<<<<

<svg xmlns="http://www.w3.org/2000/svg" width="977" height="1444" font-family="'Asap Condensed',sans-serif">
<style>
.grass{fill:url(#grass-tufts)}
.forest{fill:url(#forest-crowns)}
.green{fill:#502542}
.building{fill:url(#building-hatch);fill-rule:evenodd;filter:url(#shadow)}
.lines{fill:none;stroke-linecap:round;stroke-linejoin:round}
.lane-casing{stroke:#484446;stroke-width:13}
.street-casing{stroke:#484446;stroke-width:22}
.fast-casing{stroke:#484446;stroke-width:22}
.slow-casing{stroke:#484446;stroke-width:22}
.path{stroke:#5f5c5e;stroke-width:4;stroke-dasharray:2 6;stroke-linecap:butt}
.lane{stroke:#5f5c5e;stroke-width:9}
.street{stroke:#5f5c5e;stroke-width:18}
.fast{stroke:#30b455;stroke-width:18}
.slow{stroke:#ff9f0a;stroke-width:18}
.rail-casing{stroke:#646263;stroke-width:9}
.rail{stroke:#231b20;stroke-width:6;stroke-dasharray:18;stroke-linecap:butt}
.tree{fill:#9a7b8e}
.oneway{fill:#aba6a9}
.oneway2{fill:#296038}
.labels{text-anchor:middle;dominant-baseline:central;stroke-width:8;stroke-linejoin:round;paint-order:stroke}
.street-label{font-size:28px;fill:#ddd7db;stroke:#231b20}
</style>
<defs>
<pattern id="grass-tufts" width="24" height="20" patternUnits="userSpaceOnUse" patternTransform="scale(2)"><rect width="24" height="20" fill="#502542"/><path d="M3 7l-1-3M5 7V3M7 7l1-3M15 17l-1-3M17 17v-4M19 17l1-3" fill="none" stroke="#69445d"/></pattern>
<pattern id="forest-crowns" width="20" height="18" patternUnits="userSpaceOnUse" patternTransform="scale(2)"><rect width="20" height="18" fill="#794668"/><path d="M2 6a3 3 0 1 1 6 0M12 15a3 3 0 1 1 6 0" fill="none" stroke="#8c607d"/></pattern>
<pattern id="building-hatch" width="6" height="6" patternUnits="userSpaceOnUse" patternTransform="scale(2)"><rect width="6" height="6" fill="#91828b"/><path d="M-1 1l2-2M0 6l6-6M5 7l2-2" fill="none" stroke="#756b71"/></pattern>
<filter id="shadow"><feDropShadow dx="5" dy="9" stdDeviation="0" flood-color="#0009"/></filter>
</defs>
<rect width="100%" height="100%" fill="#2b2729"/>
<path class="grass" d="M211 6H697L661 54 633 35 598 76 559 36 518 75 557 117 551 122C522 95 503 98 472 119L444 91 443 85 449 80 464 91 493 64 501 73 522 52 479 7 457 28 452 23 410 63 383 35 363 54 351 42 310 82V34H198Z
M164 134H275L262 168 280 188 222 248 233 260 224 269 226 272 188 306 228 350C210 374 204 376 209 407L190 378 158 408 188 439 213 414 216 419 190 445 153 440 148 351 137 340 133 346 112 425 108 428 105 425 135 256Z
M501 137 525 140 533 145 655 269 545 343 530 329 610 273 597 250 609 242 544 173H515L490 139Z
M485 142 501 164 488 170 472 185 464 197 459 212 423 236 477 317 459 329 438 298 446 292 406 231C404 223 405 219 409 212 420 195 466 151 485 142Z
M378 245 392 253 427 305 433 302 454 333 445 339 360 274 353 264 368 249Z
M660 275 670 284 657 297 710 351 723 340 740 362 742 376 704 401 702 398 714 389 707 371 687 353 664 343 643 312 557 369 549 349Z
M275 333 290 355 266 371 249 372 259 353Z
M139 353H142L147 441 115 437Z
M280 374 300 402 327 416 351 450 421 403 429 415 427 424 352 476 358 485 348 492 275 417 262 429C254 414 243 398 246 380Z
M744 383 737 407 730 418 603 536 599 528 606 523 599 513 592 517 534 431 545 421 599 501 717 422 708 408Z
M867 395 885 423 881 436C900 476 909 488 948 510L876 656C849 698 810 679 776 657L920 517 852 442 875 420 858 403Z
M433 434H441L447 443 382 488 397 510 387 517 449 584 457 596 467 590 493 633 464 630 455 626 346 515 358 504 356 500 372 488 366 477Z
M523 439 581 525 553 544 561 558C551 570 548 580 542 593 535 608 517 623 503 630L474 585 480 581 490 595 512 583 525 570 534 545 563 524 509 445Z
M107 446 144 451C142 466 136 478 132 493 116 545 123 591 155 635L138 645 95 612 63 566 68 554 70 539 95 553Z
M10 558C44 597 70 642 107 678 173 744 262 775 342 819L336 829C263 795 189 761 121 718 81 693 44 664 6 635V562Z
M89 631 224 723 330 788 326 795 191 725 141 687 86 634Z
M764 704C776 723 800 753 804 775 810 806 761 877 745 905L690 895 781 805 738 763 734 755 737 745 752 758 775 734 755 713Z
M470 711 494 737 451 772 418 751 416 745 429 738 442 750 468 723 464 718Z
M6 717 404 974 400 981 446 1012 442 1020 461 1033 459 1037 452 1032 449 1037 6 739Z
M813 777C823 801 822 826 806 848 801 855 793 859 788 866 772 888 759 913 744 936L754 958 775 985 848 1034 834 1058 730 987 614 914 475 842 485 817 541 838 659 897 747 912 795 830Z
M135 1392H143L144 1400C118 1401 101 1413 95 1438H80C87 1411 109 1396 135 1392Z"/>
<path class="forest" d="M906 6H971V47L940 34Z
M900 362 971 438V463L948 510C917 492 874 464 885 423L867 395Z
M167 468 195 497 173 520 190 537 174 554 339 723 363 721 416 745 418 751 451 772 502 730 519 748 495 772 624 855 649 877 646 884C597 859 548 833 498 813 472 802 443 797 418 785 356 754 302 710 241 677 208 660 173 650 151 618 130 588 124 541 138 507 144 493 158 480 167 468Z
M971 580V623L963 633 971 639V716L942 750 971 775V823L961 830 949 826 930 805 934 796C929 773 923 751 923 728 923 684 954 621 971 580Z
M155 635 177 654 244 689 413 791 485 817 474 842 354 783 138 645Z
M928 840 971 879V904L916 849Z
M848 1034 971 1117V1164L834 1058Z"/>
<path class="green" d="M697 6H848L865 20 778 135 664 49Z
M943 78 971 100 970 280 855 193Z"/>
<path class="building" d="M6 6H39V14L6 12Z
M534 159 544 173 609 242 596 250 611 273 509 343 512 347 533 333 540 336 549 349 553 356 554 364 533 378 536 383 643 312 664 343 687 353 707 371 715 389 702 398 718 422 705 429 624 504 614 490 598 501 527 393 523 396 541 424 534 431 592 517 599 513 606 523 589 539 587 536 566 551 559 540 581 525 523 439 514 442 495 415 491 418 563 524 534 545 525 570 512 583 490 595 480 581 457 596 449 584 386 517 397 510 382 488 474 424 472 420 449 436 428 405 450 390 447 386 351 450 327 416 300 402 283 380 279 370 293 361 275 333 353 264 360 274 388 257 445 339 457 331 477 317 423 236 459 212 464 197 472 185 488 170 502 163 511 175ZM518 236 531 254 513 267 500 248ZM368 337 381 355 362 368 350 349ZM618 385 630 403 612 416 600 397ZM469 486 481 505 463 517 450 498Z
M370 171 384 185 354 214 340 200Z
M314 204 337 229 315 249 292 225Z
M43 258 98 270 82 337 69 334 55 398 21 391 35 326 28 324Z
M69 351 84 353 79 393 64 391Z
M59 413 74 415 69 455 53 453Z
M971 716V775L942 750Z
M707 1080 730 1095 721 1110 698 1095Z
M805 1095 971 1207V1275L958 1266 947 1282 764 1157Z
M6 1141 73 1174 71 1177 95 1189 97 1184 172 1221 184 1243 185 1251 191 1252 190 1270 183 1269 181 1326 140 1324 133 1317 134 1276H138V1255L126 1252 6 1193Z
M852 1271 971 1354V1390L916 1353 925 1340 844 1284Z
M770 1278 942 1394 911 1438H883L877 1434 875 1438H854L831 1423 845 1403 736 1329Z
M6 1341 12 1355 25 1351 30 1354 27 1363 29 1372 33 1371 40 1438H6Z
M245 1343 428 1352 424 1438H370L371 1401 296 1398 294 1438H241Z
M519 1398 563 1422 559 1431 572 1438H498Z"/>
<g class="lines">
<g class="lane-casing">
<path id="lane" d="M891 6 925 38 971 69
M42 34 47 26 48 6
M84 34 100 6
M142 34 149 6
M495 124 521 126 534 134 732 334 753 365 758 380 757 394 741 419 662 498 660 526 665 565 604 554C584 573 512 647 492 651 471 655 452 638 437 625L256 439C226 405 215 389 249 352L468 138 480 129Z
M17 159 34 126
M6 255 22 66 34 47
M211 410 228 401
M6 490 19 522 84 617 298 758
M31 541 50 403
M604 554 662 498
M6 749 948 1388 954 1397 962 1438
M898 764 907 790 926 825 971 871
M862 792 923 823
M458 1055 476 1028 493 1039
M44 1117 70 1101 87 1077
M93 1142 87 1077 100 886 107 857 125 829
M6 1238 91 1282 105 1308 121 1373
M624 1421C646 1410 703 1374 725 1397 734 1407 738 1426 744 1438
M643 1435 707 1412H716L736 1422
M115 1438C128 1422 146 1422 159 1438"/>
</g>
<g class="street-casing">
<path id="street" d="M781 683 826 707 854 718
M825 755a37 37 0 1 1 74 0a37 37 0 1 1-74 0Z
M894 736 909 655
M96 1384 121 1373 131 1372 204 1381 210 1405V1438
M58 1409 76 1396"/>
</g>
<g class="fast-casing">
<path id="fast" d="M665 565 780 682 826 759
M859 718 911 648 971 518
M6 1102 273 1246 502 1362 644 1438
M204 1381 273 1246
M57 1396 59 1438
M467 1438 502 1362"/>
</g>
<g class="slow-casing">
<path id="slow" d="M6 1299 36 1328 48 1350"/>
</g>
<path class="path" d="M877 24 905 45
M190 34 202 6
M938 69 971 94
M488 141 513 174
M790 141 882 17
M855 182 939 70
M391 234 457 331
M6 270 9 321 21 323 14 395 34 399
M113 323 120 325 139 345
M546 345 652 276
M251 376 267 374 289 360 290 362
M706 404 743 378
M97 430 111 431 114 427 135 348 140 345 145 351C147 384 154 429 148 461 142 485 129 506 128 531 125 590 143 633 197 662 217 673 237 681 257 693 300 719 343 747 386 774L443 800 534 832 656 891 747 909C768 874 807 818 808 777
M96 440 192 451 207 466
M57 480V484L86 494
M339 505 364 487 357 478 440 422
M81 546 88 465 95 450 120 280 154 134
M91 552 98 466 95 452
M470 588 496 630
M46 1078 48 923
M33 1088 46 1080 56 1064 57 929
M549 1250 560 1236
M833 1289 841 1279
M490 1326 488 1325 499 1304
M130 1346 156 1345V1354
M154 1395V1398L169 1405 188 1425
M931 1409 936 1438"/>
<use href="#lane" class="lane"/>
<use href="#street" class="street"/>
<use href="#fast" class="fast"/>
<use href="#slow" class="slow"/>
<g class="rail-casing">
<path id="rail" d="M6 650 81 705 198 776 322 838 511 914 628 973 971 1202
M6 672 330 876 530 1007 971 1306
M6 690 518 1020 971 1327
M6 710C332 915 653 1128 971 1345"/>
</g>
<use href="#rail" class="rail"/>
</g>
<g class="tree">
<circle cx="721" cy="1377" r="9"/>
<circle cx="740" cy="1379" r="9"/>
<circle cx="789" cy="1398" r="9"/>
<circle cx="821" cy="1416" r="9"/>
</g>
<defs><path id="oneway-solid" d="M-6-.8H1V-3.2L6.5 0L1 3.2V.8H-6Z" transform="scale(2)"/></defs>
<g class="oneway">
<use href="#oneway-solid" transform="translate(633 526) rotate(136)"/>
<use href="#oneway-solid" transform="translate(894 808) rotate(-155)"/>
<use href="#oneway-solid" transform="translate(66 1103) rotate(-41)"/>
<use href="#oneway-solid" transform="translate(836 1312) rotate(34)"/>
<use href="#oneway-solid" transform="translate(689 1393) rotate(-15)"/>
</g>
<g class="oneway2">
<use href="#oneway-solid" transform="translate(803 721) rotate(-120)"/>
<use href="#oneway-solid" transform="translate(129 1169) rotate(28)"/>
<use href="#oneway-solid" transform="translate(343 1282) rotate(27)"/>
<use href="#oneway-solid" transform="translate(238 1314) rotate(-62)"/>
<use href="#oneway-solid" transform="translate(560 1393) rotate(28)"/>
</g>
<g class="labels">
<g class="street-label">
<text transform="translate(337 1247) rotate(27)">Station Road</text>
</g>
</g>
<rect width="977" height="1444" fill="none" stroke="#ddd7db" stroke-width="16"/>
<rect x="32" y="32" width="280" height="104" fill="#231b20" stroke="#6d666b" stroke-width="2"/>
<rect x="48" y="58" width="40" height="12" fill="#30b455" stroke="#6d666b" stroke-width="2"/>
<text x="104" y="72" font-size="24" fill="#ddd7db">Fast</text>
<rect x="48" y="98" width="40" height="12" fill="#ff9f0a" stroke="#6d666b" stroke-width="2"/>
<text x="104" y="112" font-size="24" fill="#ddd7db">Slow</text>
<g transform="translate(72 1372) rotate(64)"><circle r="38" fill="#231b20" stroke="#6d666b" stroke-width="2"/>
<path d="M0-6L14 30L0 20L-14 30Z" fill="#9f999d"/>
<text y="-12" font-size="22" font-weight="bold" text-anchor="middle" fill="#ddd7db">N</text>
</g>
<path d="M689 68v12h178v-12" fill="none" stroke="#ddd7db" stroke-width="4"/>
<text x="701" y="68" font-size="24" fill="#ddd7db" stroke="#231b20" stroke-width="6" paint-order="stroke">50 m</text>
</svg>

>>>>

→ **Directions**: Looking at the records, state how many lines contain "round" and write nothing besides that number.

→ **Written answer**: 2